Die in Arnold Keyserlings Artikel angesprochenen Gedanken sind auch für das Qigong wesentlich, deuten sie doch an, was dessen geistige Bedeutung für uns ausmachen könnte, die wir in einem anderen kulturellen Zusammenhang zuhause sind.

Obwohl Qigong in seiner heutigen Gestalt erst seit wenigen Jahrzehnten existiert, steht es doch ganz in der Tradition des Daoismus. Geht man im Daoismus davon aus, dass das Leben im unsichtbaren, unhörbaren und ungreifbaren Dao 道 wurzelt, in den geheimnisvollen Tiefenschichten der Wirklichkeit, aus denen es immer wieder seine Erneuerung finden kann und muss, so findet man denselben Gedanken und dieselbe Struktur auch im Qigong, das ebenfalls durch seine Methoden das individuelle Leben an das „große Leben“ wiederanzuschließen sucht, an den vagen, undefinierten Urgrund, der erst in tiefer innerer Stille und Leere zugänglich werden kann. Erst wenn der Zugang zum schöpferischen Urgrund und Urpotential geschaffen ist, kann sich das Leben, sowohl physisch als auch geistig, regenerieren und zu der ihm gemäßen Harmonie finden, die der Harmonie der natürlichen Welt entspricht.

Harmonie und Ordnung werden jedoch nicht gemacht. Gerade für uns im Westen ist dies ein wichtiger Gedanke. Die Natur trägt nicht den christlichen Makel der Unvollkommenheit in sich, keine Urschuld muss gesühnt werden, es braucht weder Steuerung noch Verbesserung oder Kontrolle des Lebens, damit Ordnung und Harmonie entstehen können. Ordnung und Harmonie sind vielmehr Eigenschaften des Dao 道, des „Weges“, d.h. in der Natur entstehen sie von selbst. Auch der Mensch wäre demgemäß grundsätzlich Teil dieser Ordnung, obwohl er im Alltag aus unterschiedlichsten Gründen immer wieder aus dieser herausfällt, mit all den negativen Folgen für das körperliche wie auch das geistige Leben.
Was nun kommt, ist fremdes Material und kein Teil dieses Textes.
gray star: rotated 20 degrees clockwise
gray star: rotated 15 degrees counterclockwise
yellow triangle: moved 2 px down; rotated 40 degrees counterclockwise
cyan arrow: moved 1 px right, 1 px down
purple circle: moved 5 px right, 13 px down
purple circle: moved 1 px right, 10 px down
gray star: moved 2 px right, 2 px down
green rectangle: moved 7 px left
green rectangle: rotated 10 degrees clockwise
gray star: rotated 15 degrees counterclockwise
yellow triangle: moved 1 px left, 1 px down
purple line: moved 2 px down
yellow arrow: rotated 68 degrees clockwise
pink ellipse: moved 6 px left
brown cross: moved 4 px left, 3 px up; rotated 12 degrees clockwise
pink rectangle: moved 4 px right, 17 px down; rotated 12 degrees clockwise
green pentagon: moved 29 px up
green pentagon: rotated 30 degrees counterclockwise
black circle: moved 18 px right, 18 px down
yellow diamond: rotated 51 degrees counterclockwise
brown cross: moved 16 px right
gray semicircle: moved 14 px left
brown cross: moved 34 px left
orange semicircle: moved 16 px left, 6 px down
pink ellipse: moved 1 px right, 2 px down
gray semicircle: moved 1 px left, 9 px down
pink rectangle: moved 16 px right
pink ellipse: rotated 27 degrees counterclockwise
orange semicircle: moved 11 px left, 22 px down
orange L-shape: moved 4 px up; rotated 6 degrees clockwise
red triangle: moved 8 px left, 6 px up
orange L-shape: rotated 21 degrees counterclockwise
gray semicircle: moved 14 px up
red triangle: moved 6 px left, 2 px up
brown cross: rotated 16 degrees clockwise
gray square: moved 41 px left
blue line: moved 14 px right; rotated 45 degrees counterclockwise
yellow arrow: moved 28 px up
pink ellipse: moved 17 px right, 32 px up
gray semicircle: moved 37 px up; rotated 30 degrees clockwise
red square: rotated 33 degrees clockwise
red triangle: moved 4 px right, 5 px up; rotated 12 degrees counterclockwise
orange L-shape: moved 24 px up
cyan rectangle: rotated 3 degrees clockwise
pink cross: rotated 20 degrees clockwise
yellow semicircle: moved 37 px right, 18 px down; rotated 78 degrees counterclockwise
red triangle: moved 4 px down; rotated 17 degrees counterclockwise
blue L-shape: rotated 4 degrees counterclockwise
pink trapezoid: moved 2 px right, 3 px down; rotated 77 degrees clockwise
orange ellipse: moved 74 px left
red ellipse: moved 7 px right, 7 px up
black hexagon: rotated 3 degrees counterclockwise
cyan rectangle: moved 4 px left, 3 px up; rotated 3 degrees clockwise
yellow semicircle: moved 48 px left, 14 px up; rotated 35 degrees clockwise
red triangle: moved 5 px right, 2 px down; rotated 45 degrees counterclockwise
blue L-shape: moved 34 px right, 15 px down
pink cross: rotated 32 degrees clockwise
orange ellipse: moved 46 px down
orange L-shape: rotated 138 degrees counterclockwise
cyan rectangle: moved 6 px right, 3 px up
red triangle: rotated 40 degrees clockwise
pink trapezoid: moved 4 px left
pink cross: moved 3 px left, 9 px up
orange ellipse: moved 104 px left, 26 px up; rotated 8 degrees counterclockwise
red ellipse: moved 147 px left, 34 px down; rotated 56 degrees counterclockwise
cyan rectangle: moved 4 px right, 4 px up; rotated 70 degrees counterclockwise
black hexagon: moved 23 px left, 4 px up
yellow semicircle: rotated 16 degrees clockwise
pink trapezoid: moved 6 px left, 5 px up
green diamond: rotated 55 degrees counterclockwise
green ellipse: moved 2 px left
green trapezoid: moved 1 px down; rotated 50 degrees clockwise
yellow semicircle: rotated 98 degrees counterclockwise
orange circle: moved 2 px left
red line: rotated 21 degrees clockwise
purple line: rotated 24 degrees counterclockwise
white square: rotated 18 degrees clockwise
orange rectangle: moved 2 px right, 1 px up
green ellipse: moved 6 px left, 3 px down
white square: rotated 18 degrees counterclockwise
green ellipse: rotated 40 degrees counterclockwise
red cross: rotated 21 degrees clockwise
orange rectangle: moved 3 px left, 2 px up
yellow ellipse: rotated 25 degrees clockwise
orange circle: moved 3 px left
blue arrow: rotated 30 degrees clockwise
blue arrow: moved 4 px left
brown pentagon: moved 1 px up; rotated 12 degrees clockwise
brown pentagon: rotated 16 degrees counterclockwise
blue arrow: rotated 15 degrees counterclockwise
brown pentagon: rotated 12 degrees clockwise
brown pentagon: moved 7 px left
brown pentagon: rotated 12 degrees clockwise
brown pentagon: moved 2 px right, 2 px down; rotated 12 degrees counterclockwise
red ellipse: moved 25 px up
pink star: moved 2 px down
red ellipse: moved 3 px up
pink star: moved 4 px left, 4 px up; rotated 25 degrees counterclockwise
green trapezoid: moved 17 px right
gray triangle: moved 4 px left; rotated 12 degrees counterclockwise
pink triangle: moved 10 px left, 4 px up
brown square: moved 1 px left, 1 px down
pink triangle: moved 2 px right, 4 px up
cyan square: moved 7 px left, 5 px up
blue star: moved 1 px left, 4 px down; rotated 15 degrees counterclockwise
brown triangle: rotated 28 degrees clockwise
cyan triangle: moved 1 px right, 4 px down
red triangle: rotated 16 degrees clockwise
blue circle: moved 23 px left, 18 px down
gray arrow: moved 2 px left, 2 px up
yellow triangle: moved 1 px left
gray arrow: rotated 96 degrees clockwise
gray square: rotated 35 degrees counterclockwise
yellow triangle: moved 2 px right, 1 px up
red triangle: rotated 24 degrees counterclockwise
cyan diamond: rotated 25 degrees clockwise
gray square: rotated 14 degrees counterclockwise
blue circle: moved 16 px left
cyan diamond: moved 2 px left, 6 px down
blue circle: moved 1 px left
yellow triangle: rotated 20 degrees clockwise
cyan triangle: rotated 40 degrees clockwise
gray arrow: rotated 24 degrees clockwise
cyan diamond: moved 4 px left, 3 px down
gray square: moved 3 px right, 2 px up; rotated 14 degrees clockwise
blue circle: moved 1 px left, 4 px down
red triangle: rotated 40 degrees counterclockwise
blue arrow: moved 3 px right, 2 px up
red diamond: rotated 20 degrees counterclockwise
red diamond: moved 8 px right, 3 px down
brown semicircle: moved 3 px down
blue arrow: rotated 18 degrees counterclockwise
Um die Harmonie wiederzuerlangen, ist es die erste Aufgabe des Menschen, zu lassen. Ordnung und Harmonie sind Grundeigenschaften der Natur, Mensch und Natur sind gemeinsamen Ursprungs, darum können Ordnung und Harmonie aus dem Lassen entstehen, aus einer Haltung des Nicht-Eingreifens und des nicht artifiziellen Handelns, Wuwei 無為 genannt. Und darum geht es in den Grundprinzipien des Qigong auch nicht um Techniken der Qi-Steuerung und Qi-Kontrolle, sondern es wird von Entspannung, Ruhe und Natürlichkeit gesprochen, also davon, wie wichtig es ist, physisch wie auch psychisch loszulassen, ruhig zu werden, die Ruhe allmählich vertiefen zu lernen, jede Entwicklung natürlich geschehen zu lassen und sich nicht um Ergebnisse zu bemühen. Darum ist es auch inkorrekt, wenn Qigong als „Energiearbeit“ übersetzt und verstanden wird; es geht weder um ein „Arbeiten“ mit dem Qi noch könnte überhaupt mit diesem „gearbeitet“ werden. Qigong ist vielmehr ein Entspannen und Lassen, das dem Leben erlaubt, seine Ordnung, die der Ordnung der Natur entspricht, von selbst wiederzufinden.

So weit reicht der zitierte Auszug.